◆ **Recorded information**
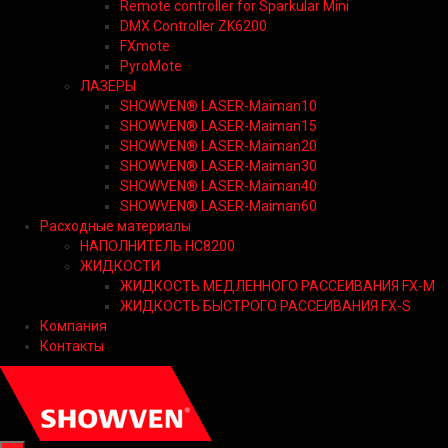
Remote controller for Sparkular Mini
DMX Controller ZK6200
FXmote
PyroMote
ЛАЗЕРЫ
SHOWVEN® LASER-Maiman10
SHOWVEN® LASER-Maiman15
SHOWVEN® LASER-Maiman20
SHOWVEN® LASER-Maiman30
SHOWVEN® LASER-Maiman40
SHOWVEN® LASER-Maiman60
Расходные материалы
НАПОЛНИТЕЛЬ HC8200
ЖИДКОСТИ
ЖИДКОСТЬ МЕДЛЕННОГО РАССЕИВАНИЯ FX-M
ЖИДКОСТЬ БЫСТРОГО РАССЕИВАНИЯ FX-S
Компания
Контакты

◆ **Task statement**
Among the entries above, how many lines hold the string "РАССЕИВАНИЯ"? Answer with the number only.

◆ **Written reply**
2